Metin bloğu:
Kaynak: Manşet Gazetesi

Söyleşi: Gökhan KOÇAL

Türk Eğitim Sen Eskişehir Şube Başkanı Haydar Urfalı, Türkiye’de olduğu gibi Eskişehir’de de öğretmenlere sistematik olarak sendikal baskının yapıldığını ifade ederek, “Çeşitli tehdit, şantaj, mobbing, vaatlerle, sözleşmen uzamaz, adaylığın kalkmaz gibi baskılar söz konusu. Öğretmenler ekmeğiyle imtihan ediliyor” dedi.

Türk Eğitim Sen Eskişehir Şube Başkanı Haydar Urfalı, eğitimde yaşanan sorunlar hakkında konuştu. Eğitim-öğretim alanının en problemli bir alan haline geldiğini aktaran Urfalı; güvenlik, yönetici atamaları, uygulanmayan veya şekli olarak uygulanan yargı kararları, öğretmen atamaları, öğretmen-öğrenci-veli ilişkileri, rotasyon, performans değerlendirme, ALO 147 gibi moral ve motivasyonu olumsuz etkileyen pek çok sorunun çözüm beklediğini aktardı. Sendikal baskıdan söz eden Urfalı, FETÖ darbe girişimini Türkiye’ye yaşatan süreçten ders alınması gerektiğini, 15 Temmuz sürecinden sonra eğitim alanında FETÖ’nün yerini başka yapıların almaya ve devletin içerisinde yapılanmaya çalıştığını söyledi ve bunu önlemek için de ehliyet, liyakat ve devletine ve milletine sadakat ve bağlılıkla, hukuk ve adaletten ödün verilmemesi gerektiğini kaydetti.

SENDİKAL BASKI VAR

Eğitimdeki sorunlar nelerdir?

Malzeme:
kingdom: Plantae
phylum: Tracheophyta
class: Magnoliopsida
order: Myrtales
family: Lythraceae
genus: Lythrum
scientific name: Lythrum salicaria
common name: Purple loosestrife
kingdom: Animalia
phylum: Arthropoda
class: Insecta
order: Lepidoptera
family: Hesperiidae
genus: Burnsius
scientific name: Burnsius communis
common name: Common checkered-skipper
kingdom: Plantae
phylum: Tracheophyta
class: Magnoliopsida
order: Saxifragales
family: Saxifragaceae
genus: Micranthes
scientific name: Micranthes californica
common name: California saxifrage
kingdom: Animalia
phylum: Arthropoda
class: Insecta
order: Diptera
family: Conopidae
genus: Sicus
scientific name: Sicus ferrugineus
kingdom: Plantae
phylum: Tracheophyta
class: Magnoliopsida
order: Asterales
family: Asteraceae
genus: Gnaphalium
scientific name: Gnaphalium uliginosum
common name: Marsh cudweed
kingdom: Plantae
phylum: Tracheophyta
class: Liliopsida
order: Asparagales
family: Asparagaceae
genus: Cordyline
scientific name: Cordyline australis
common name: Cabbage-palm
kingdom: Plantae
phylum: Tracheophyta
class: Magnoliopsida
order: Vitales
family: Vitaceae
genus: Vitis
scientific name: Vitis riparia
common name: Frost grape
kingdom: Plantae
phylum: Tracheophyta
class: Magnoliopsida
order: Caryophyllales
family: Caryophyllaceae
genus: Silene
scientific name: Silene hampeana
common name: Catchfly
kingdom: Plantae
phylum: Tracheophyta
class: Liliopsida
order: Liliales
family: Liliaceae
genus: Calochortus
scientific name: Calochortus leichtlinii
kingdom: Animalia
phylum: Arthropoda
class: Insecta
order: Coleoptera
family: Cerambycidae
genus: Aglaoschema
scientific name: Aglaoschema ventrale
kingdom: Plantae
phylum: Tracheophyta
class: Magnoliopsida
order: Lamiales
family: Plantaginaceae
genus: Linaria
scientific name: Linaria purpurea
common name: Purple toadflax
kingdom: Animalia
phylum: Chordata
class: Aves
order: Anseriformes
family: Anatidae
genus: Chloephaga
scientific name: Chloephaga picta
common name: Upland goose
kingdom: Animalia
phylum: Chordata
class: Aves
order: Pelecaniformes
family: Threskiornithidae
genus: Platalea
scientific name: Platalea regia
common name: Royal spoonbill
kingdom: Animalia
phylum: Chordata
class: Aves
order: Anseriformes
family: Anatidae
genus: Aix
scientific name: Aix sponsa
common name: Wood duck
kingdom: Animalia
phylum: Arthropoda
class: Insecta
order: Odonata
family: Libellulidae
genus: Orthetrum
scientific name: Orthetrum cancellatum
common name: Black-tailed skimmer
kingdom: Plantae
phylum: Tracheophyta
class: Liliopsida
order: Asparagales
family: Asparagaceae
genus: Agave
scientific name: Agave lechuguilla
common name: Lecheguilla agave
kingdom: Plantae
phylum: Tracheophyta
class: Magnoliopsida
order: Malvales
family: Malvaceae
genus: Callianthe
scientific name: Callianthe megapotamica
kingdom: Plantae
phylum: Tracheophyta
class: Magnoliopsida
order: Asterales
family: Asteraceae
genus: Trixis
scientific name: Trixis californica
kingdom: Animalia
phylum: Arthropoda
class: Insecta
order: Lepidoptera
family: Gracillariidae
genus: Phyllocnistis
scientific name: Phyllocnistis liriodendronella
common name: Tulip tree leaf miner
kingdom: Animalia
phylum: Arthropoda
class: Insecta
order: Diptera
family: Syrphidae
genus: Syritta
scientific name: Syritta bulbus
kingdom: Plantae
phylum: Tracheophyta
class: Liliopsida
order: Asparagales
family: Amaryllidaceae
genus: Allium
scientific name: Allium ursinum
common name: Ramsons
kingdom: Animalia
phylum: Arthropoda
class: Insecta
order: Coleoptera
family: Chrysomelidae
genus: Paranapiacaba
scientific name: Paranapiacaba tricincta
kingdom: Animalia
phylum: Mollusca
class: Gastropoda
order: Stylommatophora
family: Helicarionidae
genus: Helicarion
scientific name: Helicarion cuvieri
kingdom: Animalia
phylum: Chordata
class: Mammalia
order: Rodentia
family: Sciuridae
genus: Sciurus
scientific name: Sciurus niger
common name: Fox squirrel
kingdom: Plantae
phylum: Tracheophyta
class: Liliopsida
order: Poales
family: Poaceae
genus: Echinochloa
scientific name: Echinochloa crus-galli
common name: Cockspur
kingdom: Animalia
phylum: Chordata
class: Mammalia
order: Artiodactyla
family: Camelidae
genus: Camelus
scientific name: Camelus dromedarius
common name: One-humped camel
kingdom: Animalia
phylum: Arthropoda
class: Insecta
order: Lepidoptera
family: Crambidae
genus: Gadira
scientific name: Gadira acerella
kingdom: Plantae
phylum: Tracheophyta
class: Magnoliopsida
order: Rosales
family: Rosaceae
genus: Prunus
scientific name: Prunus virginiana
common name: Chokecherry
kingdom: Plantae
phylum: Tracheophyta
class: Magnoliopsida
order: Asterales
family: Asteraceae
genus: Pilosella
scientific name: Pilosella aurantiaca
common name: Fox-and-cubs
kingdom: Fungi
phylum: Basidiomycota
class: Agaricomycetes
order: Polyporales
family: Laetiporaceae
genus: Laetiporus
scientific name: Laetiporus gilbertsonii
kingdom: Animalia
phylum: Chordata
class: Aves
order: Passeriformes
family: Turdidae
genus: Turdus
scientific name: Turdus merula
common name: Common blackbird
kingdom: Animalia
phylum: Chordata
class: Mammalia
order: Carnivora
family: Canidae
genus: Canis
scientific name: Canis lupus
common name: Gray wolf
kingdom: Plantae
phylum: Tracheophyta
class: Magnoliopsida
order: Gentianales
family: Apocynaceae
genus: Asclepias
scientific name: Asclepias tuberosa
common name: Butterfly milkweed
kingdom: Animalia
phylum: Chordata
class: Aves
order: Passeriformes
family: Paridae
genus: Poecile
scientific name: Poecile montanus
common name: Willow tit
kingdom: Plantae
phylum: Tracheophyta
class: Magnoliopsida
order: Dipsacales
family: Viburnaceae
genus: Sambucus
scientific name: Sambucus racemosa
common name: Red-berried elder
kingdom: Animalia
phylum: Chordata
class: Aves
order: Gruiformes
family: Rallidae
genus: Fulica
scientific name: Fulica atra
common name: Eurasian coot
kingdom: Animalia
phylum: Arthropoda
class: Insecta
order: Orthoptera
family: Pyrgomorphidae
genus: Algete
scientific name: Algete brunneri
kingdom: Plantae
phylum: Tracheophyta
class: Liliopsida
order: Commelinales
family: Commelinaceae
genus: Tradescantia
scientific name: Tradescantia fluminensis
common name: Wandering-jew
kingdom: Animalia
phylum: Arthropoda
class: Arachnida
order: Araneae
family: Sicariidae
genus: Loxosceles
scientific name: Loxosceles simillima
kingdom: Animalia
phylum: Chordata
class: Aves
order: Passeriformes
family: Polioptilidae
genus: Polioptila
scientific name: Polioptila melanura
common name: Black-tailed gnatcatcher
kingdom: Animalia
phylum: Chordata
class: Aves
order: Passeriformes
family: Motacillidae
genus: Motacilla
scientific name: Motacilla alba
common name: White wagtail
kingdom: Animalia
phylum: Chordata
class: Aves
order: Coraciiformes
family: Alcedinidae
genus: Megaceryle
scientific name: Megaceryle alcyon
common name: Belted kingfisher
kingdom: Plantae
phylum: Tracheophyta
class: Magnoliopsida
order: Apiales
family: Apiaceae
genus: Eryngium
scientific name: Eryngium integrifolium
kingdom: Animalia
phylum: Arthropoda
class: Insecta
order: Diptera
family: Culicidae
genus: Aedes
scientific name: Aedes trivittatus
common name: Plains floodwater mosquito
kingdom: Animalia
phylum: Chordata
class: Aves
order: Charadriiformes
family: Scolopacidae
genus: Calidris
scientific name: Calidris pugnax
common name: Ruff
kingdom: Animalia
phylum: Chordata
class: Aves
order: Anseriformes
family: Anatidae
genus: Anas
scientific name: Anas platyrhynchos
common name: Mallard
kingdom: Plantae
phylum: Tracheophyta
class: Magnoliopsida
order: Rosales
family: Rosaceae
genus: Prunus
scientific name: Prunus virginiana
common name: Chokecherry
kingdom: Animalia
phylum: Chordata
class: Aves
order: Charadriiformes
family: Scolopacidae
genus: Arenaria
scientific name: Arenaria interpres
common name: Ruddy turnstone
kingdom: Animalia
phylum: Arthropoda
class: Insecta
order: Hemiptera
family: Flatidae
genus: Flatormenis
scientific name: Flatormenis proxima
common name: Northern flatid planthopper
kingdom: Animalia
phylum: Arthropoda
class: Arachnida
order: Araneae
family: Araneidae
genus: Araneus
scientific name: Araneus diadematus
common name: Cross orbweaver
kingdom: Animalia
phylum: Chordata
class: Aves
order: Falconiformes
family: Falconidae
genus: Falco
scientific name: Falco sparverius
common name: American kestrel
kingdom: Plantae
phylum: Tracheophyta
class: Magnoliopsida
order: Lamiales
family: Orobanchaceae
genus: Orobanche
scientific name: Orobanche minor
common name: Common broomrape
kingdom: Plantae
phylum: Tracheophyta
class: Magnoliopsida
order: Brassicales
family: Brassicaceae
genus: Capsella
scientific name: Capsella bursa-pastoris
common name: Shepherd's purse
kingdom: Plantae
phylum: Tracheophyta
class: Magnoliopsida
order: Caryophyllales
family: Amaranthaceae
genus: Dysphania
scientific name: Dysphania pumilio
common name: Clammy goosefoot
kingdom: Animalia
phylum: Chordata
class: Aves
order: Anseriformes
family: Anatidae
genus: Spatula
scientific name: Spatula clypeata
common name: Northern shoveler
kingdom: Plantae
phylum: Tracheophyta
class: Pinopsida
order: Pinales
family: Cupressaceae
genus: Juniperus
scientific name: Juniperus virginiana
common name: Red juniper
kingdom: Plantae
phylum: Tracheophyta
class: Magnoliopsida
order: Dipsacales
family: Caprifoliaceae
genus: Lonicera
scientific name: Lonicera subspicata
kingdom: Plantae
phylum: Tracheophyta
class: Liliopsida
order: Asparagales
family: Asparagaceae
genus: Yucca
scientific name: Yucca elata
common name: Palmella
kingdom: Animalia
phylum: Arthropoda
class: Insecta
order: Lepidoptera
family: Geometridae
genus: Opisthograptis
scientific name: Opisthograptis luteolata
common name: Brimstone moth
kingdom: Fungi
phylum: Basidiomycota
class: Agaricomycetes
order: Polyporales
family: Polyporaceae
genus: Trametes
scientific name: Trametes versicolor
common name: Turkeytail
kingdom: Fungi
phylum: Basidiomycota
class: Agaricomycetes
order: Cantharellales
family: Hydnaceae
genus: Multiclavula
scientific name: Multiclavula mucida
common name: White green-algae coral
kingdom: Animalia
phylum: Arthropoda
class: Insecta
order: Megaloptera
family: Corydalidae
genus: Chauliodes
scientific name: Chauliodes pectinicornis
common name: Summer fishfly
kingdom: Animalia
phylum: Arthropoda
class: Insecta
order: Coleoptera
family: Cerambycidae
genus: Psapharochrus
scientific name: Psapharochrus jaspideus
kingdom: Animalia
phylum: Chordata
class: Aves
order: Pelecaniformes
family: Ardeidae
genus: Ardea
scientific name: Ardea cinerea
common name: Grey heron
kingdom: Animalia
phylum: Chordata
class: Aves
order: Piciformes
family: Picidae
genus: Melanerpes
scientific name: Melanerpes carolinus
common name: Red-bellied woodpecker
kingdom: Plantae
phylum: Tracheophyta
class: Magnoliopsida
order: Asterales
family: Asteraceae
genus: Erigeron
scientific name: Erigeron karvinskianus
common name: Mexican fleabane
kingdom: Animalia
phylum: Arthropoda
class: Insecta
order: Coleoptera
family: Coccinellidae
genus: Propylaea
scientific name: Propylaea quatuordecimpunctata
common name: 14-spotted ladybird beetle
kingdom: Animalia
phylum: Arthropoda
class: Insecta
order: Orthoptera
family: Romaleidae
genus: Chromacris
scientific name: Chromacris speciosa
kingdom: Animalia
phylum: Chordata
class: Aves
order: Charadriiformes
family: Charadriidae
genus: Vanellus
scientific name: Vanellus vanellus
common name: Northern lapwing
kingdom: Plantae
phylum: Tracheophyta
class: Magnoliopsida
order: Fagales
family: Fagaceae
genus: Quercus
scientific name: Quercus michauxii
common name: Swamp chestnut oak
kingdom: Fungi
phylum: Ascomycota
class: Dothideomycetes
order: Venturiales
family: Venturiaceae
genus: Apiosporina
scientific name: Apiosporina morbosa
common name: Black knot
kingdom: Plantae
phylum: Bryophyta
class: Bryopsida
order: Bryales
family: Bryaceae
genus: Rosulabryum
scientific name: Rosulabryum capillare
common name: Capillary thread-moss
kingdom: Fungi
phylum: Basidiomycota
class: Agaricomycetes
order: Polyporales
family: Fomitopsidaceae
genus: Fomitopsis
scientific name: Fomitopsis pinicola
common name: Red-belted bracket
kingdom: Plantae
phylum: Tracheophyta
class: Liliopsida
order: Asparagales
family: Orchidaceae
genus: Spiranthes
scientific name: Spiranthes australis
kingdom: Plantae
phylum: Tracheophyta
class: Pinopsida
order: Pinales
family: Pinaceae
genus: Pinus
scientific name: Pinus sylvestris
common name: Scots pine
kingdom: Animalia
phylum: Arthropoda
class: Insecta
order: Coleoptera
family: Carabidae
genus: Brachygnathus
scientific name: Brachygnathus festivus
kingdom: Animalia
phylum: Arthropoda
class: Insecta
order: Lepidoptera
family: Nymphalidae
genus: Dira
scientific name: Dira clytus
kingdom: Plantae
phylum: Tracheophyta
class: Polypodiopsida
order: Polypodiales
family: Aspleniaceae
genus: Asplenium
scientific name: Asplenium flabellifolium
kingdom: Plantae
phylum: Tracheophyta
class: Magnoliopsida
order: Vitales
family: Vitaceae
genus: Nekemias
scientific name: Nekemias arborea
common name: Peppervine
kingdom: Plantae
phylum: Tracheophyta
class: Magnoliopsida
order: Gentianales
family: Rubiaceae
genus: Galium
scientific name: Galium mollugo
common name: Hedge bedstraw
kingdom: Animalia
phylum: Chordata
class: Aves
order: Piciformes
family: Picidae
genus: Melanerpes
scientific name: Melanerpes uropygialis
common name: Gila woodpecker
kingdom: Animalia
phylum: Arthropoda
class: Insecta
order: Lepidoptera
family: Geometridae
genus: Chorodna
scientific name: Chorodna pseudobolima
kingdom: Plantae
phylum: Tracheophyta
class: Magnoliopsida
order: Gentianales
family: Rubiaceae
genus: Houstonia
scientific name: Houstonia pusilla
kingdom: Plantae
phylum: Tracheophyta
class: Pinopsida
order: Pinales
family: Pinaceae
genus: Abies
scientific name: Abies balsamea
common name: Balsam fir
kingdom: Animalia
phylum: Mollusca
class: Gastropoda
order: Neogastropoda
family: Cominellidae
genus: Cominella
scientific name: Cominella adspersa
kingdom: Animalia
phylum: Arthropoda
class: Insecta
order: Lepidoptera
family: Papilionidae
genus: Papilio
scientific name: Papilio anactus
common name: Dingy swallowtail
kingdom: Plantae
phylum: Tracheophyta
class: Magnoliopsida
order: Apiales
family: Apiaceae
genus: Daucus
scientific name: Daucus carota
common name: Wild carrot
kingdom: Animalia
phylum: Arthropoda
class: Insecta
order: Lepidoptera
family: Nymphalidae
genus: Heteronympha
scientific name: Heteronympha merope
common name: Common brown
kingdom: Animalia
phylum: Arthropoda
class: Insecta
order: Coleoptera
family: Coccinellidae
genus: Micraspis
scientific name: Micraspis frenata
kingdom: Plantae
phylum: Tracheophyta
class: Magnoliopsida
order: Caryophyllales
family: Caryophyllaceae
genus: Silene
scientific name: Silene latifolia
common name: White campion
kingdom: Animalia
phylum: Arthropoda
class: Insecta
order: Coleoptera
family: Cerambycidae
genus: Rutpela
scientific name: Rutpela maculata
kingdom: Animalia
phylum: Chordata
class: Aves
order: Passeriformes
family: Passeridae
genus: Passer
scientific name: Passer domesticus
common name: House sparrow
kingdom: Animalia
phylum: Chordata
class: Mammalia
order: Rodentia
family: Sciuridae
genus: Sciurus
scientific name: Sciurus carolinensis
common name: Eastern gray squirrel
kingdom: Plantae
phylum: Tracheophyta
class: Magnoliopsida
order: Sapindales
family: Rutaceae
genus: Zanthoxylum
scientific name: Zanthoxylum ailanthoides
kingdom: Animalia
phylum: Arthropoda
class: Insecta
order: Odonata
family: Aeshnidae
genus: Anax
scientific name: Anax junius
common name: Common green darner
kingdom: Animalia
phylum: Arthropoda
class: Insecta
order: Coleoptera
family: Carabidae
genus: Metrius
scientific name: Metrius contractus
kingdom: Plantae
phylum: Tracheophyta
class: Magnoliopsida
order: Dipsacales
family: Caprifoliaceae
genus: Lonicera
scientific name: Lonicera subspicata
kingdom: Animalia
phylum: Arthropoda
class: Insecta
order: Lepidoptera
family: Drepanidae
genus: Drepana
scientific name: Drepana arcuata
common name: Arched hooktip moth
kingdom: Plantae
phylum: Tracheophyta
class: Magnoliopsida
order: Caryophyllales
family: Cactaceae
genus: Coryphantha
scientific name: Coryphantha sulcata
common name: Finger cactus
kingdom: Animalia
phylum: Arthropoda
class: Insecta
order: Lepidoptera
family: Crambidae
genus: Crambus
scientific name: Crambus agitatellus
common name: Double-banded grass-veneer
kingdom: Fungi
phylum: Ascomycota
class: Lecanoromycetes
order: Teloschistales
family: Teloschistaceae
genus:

Belirtilen amaç 1:
Söyleşide "Türk Eğitim Sen Eskişehir Şube Başkanı Haydar Urfalı, eğitimde yaşanan sorunlar hakkında konuştu" diye başlayan paragrafı, ana bilgilerini koruyarak madde listesi hâline getirin.
Belirtilen amaç 2:
Söyleşide Haydar Urfalı'ya göre öğretmenler neyle imtihan ediliyor?
Belirtilen amaç 3:
Söyleşinin "Türk Eğitim Sen Eskişehir Şube Başkanı Haydar Urfalı, eğitimde" ifadesinden başlayıp "verilmemesi gerektiğini kaydetti." ifadesine kadar (bu ifade de dahil) olan kısmını aynen yazın.

Tam yanıt 1:
- Urfalı, eğitim-öğretim alanının en problemli alanlardan biri hâline geldiğini söyledi.
- Moral ve motivasyonu olumsuz etkileyen, çözüm bekleyen sorunlar: güvenlik, yönetici atamaları, uygulanmayan veya şeklen uygulanan yargı kararları, öğretmen atamaları, öğretmen-öğrenci-veli ilişkileri, rotasyon, performans değerlendirme, ALO 147.
- Sendikal baskıdan söz etti.
- FETÖ darbe girişimini Türkiye'ye yaşatan süreçten ders alınması gerektiğini belirtti.
- 15 Temmuz sürecinden sonra eğitim alanında FETÖ'nün yerini başka yapıların almaya ve devletin içinde yapılanmaya çalıştığını söyledi.
- Bunu önlemek için ehliyet, liyakat, devlete ve millete sadakat ve bağlılıkla hukuk ve adaletten ödün verilmemesi gerektiğini kaydetti.

Tam yanıt 2:
Ekmeğiyle.

Tam yanıt 3:
Türk Eğitim Sen Eskişehir Şube Başkanı Haydar Urfalı, eğitimde yaşanan sorunlar hakkında konuştu. Eğitim-öğretim alanının en problemli bir alan haline geldiğini aktaran Urfalı; güvenlik, yönetici atamaları, uygulanmayan veya şekli olarak uygulanan yargı kararları, öğretmen atamaları, öğretmen-öğrenci-veli ilişkileri, rotasyon, performans değerlendirme, ALO 147 gibi moral ve motivasyonu olumsuz etkileyen pek çok sorunun çözüm beklediğini aktardı. Sendikal baskıdan söz eden Urfalı, FETÖ darbe girişimini Türkiye’ye yaşatan süreçten ders alınması gerektiğini, 15 Temmuz sürecinden sonra eğitim alanında FETÖ’nün yerini başka yapıların almaya ve devletin içerisinde yapılanmaya çalıştığını söyledi ve bunu önlemek için de ehliyet, liyakat ve devletine ve milletine sadakat ve bağlılıkla, hukuk ve adaletten ödün verilmemesi gerektiğini kaydetti.